DT: But then again, I’m calling them the dullest, not dull. Nothing in Cuba Libre is dull. Not when you’ve got four factions waging open war for control of Havana. Did I mention how much I love Cuba Libre?

MB: And I will join you in that appraisal. I think this is an awesome game driven by a system that feels like a true evolution of the card-driven wargame, with social, political and cultural elements foregrounded along with the more traditional consim sorts of concerns. The history is compelling, especially in light of recent changes in Cuba, and it’s a great example of the kind of intelligent, thoughtful and thematic game design at which GMT excels.

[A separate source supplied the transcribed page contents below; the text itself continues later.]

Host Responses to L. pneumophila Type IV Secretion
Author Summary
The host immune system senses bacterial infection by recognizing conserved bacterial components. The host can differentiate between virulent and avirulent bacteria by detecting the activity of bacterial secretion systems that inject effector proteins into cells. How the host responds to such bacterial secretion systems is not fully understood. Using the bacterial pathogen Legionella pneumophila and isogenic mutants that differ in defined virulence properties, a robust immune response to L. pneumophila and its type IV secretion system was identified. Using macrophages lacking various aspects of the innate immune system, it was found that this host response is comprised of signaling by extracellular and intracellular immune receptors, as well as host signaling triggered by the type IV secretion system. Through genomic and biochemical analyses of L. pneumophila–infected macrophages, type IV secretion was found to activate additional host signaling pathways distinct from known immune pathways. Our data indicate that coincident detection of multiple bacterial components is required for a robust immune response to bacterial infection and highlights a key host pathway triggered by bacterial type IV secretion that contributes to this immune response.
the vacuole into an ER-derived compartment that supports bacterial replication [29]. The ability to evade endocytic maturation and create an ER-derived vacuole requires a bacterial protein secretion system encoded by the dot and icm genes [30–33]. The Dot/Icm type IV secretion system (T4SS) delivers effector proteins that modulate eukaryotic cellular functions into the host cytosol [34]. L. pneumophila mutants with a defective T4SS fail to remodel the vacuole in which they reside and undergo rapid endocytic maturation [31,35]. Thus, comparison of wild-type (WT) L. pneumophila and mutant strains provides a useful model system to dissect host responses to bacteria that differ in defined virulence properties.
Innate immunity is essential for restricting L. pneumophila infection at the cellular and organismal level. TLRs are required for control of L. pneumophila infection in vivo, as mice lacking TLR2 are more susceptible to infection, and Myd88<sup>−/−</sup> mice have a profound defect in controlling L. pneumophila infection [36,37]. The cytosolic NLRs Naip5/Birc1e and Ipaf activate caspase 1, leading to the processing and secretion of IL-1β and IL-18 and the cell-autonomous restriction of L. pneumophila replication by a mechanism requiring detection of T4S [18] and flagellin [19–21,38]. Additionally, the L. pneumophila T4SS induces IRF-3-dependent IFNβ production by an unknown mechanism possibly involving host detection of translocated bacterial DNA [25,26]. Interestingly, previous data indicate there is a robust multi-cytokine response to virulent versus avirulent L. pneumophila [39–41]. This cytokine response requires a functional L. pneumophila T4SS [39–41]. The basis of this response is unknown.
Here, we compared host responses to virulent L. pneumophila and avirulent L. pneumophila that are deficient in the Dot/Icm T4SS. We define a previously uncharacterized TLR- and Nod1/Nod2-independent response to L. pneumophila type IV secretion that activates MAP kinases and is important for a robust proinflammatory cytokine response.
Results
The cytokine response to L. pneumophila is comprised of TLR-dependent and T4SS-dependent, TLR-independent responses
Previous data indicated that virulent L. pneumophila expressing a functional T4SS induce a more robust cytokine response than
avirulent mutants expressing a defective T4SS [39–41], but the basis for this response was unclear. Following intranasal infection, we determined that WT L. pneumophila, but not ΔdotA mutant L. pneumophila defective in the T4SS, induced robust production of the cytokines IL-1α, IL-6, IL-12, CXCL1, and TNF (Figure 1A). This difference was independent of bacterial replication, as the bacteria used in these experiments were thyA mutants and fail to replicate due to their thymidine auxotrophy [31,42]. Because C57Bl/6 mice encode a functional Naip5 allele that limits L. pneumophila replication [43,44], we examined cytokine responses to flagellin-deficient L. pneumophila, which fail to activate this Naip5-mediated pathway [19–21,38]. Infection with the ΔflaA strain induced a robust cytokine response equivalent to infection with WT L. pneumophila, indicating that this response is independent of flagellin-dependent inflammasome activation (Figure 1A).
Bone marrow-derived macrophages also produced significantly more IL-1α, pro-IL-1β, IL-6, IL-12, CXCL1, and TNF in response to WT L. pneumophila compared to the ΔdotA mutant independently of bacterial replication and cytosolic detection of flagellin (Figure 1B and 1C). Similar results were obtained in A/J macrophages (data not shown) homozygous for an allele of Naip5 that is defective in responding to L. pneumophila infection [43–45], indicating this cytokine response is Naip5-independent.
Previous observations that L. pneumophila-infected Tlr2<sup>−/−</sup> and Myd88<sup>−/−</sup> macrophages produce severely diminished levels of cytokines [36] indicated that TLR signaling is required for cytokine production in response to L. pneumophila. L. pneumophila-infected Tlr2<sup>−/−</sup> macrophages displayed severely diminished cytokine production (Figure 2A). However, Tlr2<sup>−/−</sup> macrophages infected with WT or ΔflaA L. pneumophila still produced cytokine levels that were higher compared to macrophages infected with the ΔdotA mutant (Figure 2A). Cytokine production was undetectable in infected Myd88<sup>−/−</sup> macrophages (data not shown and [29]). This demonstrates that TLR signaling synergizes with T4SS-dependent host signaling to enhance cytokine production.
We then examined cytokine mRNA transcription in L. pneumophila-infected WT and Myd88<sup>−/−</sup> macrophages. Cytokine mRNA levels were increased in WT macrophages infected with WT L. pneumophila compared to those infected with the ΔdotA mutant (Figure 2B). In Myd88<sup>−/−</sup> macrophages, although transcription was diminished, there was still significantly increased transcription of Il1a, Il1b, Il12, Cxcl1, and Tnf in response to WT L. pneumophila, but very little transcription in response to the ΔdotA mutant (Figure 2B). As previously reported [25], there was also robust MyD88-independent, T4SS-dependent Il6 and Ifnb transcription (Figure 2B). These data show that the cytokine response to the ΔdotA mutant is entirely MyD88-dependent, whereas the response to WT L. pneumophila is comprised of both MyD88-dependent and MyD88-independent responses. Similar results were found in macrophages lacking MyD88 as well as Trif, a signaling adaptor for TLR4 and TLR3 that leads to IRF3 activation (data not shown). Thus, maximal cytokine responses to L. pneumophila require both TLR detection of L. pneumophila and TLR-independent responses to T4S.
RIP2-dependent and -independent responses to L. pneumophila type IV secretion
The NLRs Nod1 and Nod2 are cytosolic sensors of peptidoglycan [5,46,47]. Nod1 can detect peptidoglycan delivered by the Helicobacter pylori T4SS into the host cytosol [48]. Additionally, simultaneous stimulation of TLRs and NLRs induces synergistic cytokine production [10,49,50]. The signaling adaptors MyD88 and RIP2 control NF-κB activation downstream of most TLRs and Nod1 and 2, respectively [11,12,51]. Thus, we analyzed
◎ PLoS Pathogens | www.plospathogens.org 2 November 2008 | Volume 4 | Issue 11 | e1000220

DT: Agreed. GMT is certainly at the forefront of doling out compelling historical portrayals, and the COIN system in particular excels at expressing conflicts that are at once dynamic and grounded in the annals of history. Consider how fluidly the game pits an inefficient bureaucracy against determined upstarts against the elites of the economy. It grasps something that board games have long misunderstood about warfare, that war is less about a handful of sides of roughly equal strength and ability, and more about every side pressing what advantages they have while praying their weaknesses don’t get noticed and exploited.

It’s also a fantastically flexible system, especially now that it’s moved from modern insurgencies to topics as far-flung as the American Revolution and Julius Caesar’s occupation of Gaul. And I can attest that every volume they’ve released thus far is utterly engrossing.

Still. Anyone who’s feeling intimidated ought to start with Cuba Libre. This is by far the most accommodating entry point into the COIN series.